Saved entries
+-------+

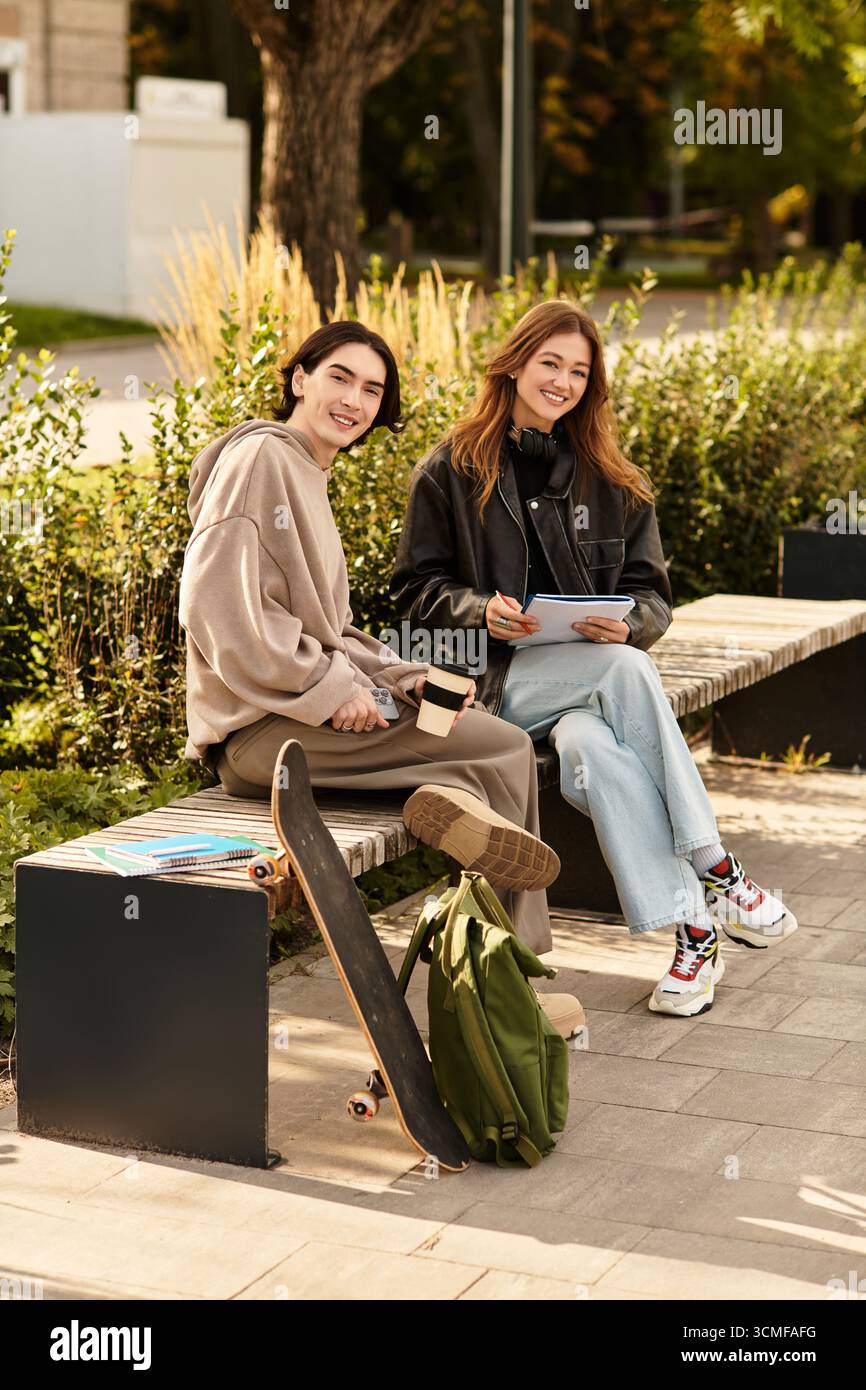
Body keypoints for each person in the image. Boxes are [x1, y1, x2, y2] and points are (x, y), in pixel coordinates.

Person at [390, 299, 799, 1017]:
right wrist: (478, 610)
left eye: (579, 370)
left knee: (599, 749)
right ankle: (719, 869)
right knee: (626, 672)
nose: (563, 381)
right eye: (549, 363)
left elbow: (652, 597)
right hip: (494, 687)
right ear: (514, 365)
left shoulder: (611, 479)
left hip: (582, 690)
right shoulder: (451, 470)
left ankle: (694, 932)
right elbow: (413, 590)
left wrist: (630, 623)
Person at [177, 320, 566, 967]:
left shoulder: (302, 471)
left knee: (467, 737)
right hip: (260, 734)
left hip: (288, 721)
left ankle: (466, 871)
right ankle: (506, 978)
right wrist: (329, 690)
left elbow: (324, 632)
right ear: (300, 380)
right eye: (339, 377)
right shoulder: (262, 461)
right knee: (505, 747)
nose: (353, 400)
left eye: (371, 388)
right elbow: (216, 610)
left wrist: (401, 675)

+-------+

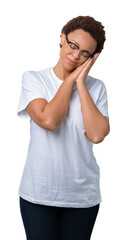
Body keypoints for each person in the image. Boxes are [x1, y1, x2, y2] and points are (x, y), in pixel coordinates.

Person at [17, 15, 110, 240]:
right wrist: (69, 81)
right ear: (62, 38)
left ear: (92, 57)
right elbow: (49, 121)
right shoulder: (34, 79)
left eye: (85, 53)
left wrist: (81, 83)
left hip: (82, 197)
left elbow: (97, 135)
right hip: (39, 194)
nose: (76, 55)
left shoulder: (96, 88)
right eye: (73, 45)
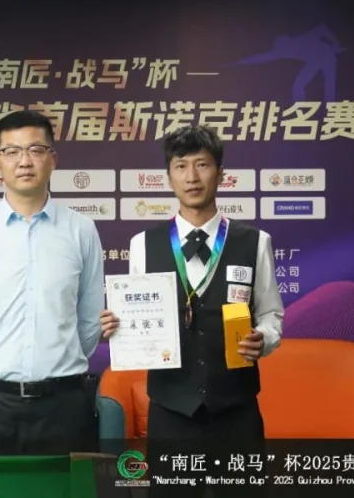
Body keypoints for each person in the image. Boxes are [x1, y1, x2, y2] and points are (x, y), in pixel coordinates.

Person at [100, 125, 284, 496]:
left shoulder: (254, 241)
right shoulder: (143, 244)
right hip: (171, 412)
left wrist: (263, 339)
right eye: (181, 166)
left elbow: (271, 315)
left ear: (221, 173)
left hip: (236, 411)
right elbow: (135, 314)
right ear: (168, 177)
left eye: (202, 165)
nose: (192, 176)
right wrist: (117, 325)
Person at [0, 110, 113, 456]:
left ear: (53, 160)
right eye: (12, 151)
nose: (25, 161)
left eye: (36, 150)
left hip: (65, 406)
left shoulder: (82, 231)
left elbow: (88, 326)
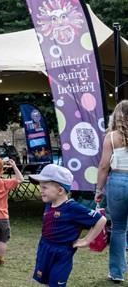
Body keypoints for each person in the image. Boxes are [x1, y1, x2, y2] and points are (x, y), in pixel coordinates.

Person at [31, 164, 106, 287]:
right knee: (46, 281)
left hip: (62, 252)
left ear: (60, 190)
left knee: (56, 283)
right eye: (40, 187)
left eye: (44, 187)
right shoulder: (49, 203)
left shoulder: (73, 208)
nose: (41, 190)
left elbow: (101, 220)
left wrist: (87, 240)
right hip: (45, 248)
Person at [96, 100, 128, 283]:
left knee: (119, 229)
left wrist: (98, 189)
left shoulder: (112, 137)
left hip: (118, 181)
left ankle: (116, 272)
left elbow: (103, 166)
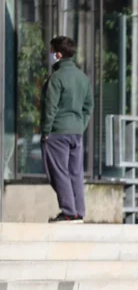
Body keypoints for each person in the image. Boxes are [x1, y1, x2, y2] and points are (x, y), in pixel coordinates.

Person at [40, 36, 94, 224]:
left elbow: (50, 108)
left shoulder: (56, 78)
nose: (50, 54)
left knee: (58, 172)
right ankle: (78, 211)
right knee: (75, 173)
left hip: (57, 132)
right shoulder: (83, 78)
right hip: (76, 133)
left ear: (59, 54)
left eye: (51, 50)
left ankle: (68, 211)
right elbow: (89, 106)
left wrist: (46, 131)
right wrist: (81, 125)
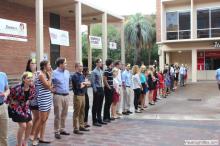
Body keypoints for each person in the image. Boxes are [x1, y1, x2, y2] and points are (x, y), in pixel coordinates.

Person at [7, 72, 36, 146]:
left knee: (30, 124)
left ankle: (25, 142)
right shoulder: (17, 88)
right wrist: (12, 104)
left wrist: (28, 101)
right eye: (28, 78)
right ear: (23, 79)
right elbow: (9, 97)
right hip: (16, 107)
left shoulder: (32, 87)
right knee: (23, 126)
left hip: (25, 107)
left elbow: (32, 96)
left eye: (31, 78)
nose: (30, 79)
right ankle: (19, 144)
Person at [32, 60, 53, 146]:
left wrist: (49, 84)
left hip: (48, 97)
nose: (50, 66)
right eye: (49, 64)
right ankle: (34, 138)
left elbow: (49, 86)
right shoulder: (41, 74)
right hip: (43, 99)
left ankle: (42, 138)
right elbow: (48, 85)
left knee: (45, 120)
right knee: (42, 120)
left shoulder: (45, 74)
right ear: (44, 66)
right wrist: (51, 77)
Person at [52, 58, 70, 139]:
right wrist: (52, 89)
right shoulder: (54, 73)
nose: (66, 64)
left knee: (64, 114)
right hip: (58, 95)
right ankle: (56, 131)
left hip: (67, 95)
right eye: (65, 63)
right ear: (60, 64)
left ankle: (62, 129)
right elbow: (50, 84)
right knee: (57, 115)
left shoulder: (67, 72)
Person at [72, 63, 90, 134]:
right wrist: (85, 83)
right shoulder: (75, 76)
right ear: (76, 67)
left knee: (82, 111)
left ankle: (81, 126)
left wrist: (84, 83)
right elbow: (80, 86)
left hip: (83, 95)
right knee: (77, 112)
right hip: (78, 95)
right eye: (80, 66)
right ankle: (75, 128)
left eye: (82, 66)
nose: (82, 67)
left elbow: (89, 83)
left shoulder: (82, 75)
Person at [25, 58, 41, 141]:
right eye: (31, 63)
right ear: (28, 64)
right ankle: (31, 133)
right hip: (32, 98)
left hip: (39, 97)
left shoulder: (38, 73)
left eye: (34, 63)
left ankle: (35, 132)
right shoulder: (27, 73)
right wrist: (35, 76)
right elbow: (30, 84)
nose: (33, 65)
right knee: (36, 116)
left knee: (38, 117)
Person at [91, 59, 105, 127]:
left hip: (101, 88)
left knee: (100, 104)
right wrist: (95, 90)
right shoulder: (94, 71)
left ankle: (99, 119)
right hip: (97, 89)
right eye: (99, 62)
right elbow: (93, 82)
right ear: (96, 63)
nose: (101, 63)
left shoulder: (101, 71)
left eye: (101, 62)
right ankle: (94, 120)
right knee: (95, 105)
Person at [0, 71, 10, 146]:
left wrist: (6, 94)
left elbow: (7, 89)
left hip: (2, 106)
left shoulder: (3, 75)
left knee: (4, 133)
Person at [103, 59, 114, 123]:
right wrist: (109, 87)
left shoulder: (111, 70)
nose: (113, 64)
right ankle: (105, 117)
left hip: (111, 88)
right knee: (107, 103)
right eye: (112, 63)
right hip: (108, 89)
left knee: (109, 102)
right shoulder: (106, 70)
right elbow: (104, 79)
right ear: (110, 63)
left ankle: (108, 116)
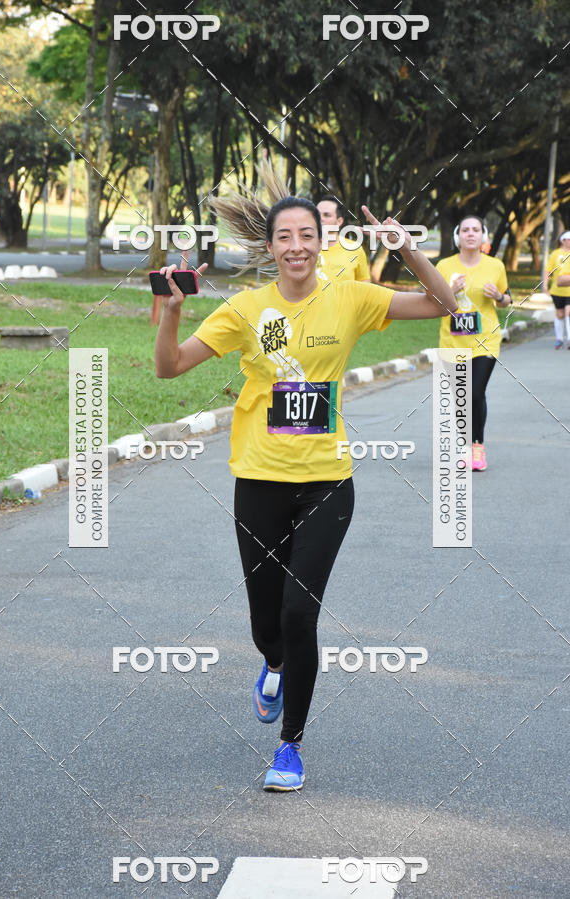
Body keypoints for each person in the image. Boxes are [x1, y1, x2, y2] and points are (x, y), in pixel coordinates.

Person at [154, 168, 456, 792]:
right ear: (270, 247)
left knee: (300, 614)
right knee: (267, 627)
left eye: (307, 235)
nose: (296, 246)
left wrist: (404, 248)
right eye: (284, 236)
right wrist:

+-------+

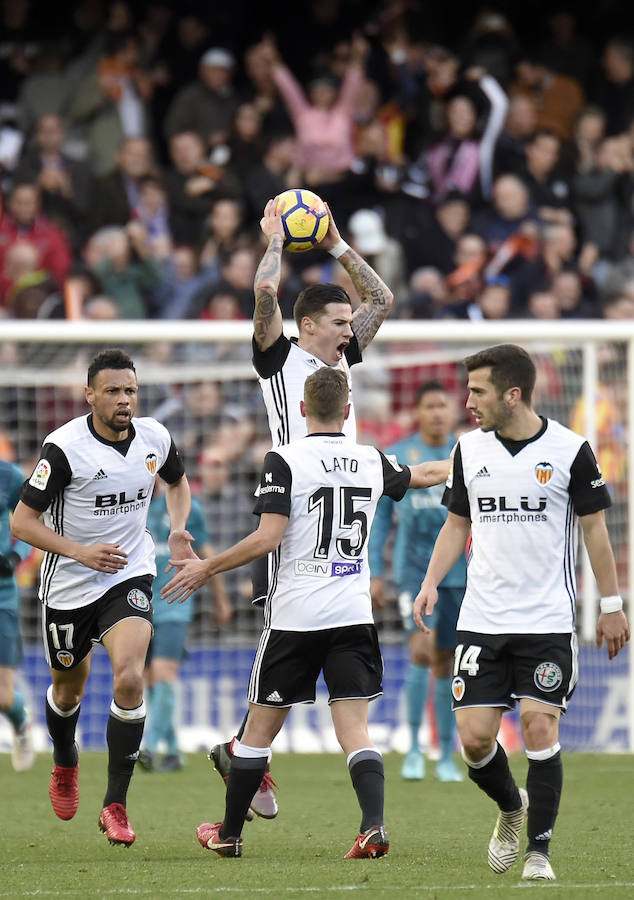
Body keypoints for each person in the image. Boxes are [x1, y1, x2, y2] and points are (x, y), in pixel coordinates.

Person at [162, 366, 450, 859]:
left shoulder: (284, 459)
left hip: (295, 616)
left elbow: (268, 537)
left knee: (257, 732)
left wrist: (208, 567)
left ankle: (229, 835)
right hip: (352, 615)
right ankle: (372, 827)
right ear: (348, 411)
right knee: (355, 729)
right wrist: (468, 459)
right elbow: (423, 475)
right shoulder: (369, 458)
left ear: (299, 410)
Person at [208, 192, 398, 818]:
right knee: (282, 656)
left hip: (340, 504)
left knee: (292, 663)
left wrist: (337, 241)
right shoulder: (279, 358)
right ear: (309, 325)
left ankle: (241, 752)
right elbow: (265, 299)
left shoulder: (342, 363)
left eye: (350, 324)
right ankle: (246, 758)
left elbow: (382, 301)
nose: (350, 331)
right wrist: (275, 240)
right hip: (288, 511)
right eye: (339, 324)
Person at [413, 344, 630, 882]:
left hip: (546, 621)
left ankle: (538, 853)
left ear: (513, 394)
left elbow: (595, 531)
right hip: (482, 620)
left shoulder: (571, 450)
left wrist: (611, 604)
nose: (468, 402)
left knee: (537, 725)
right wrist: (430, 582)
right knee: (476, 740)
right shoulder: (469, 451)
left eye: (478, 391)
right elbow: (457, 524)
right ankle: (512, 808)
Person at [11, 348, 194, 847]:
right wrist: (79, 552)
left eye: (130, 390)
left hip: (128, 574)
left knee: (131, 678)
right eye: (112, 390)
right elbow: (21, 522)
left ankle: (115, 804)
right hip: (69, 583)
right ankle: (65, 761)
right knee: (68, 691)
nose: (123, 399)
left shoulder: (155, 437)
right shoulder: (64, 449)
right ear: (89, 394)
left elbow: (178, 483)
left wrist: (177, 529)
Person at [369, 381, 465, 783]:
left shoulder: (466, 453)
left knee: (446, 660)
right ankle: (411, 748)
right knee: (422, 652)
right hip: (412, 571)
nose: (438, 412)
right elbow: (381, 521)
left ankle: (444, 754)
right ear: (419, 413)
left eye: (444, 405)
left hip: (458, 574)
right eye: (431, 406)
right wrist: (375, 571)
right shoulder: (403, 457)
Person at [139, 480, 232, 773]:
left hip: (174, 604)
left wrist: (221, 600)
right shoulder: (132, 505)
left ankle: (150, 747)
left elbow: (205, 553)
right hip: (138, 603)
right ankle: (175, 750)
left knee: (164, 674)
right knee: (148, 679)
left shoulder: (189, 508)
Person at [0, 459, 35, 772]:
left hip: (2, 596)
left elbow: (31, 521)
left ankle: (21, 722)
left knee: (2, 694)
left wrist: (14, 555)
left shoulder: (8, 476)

+-------+

■ **WORK INSTRUCTIONS**
All that should be written out is the stretch of lines above between the one holding "left knee: (64, 114)" and the one holding "left eye: (101, 62)", inclusive, exactly as given.

■ **OUTPUT BELOW**
left knee: (64, 114)
right hip: (58, 95)
right ankle: (56, 131)
left hip: (67, 95)
right eye: (65, 63)
right ear: (60, 64)
left ankle: (62, 129)
right elbow: (50, 84)
right knee: (57, 115)
left shoulder: (67, 72)
Person at [72, 63, 90, 134]:
right wrist: (85, 83)
right shoulder: (75, 76)
right ear: (76, 67)
left knee: (82, 111)
left ankle: (81, 126)
left wrist: (84, 83)
right elbow: (80, 86)
left hip: (83, 95)
right knee: (77, 112)
right hip: (78, 95)
right eye: (80, 66)
right ankle: (75, 128)
left eye: (82, 66)
nose: (82, 67)
left elbow: (89, 83)
left shoulder: (82, 75)
Person at [25, 58, 41, 141]:
right eye: (31, 63)
right ear: (28, 64)
right ankle: (31, 133)
right hip: (32, 98)
left hip: (39, 97)
left shoulder: (38, 73)
left eye: (34, 63)
left ankle: (35, 132)
right shoulder: (27, 73)
right wrist: (35, 76)
right elbow: (30, 84)
nose: (33, 65)
right knee: (36, 116)
left knee: (38, 117)
Person at [91, 59, 105, 127]:
left hip: (101, 88)
left knee: (100, 104)
right wrist: (95, 90)
right shoulder: (94, 71)
left ankle: (99, 119)
right hip: (97, 89)
right eye: (99, 62)
right elbow: (93, 82)
right ear: (96, 63)
nose: (101, 63)
left shoulder: (101, 71)
left eye: (101, 62)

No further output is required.